### List of tasks
1. Write out the passage of the mushroom foraging notes starting at "WARNING!!! After watching" and ending at "or woodland edge.".
2. Carry on the mushroom foraging notes from their last sentence.

### Document extract
== == ==

WARNING!!! After watching this video, please read this additional info to help you stay safe. Some points to remember......
1.You will see from the video that none of these mushrooms have white gills. 2. none of them have a ring on/around the stem (like you'd find on a field mushroom) and 3. none of them have a bag/sack or half egg shaped cup (called a Volva) at the base of the stem. If any of these features are present, you do not have the right mushroom and are on potentially dangerous ground. Also, none of these mushrooms grow on wood, they all grow on the forest floor or woodland edge.
As you can see from the video, The Trooping Funnel has a long , straight stem, sometime slightly wider at the base to give it stability, but never abruptly swollen...the stem is also quite tough. As I say in the video, to stay safe picking this mushroom, follow ALL the ID features listed and be sure at least one in the troop is 12cm across while you are getting to know them properly. I mention the most specific feature of the mushroom, the nipple on the cap, a few times, but I sometimes refer to it as a dimple...to be clear, it's a raised bump not a little dip.
The next mushroom, The Hedgehog Fungus is an easy ID but it might be hard to see on the film that it has a short stem, that snaps easily, as does the cap, a bit brittle like chalk (just softer).

== == ==

### Material provided
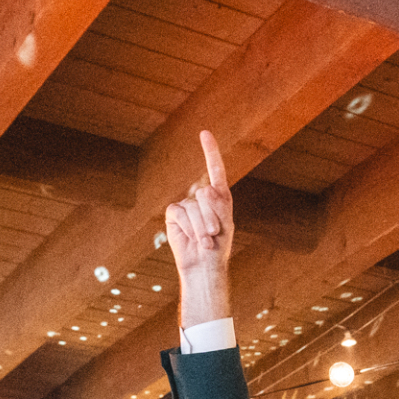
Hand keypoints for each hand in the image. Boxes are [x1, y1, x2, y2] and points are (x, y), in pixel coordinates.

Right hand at [164, 129, 232, 325]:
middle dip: (213, 215)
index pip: (215, 170)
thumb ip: (218, 204)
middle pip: (206, 194)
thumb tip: (202, 190)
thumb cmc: (219, 246)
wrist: (204, 266)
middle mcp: (200, 198)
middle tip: (215, 233)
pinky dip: (189, 227)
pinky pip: (179, 212)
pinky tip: (194, 239)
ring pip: (193, 205)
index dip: (209, 152)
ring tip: (206, 240)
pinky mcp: (173, 214)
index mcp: (218, 197)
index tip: (204, 133)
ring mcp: (185, 205)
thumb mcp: (225, 224)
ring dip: (202, 225)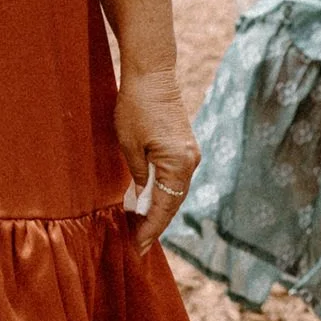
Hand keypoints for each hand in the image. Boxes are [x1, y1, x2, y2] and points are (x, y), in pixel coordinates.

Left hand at [113, 67, 198, 251]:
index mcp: (178, 163)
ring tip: (141, 229)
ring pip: (176, 191)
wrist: (151, 74)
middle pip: (174, 202)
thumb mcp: (129, 145)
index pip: (165, 207)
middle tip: (138, 245)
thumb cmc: (135, 106)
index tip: (138, 247)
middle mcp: (190, 161)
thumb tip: (141, 200)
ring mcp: (190, 153)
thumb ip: (137, 176)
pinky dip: (163, 192)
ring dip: (160, 209)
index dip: (151, 228)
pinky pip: (175, 177)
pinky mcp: (185, 146)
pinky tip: (150, 201)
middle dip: (156, 224)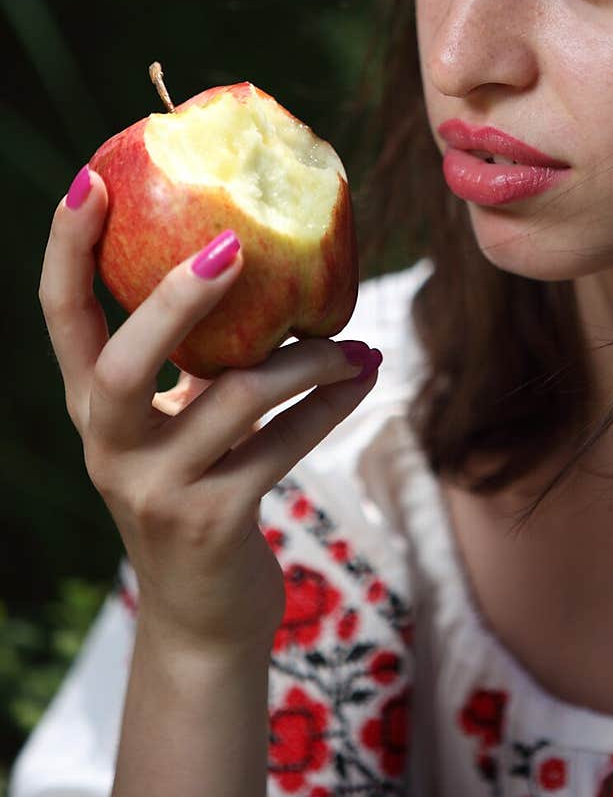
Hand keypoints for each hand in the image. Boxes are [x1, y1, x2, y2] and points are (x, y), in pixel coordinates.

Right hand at [39, 167, 380, 655]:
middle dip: (177, 298)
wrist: (203, 617)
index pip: (63, 319)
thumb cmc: (195, 492)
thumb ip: (194, 362)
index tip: (92, 179)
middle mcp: (111, 448)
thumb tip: (259, 259)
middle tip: (236, 244)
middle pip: (124, 362)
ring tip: (352, 342)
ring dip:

== == ==

### Results in order
1.
WARNING!!! After watching this video, please read this additional info to help you stay safe. Some points to remember......
1.You will see from the video that none of these mushrooms have white gills. 2. none of them have a ring on/around the stem (like you'd find on a field mushroom) and 3. none of them have a bag/sack or half egg shaped cup (called a Volva) at the base of the stem. If any of these features are present, you do not have the right mushroom and are on potentially dangerous ground. Also, none of these mushrooms grow on wood, they all grow on the forest floor or woodland edge.

2.
When picking The Winter Chanterelle, follow all the ID info given and remember to check each mushroom when you get home, sometimes you can pick hundreds of these small tasty fungi but it's always important to check that nothing else got gathered up in the process...especially superficially similar mushrooms called Fibre Caps (Inocybe) which have rusty brown, crowded gills, very unlike the Winter Chanterelle, but can have have similar looking caps (viewed from above) and can be found in similar areas.
Follow ALL the ID details given for the fourth mushroom, The Bay Boletus and you will be fine; note that unlike some members of this family, it's stem is roughly the same width all the way down (not chunky and bulbous like The Porcini Mushroom aka The Cep).
I can't stress strongly enough, the need to be utterly certain of your ID when picking wild mushrooms... if even the tinniest doubt exists, leave them well alone.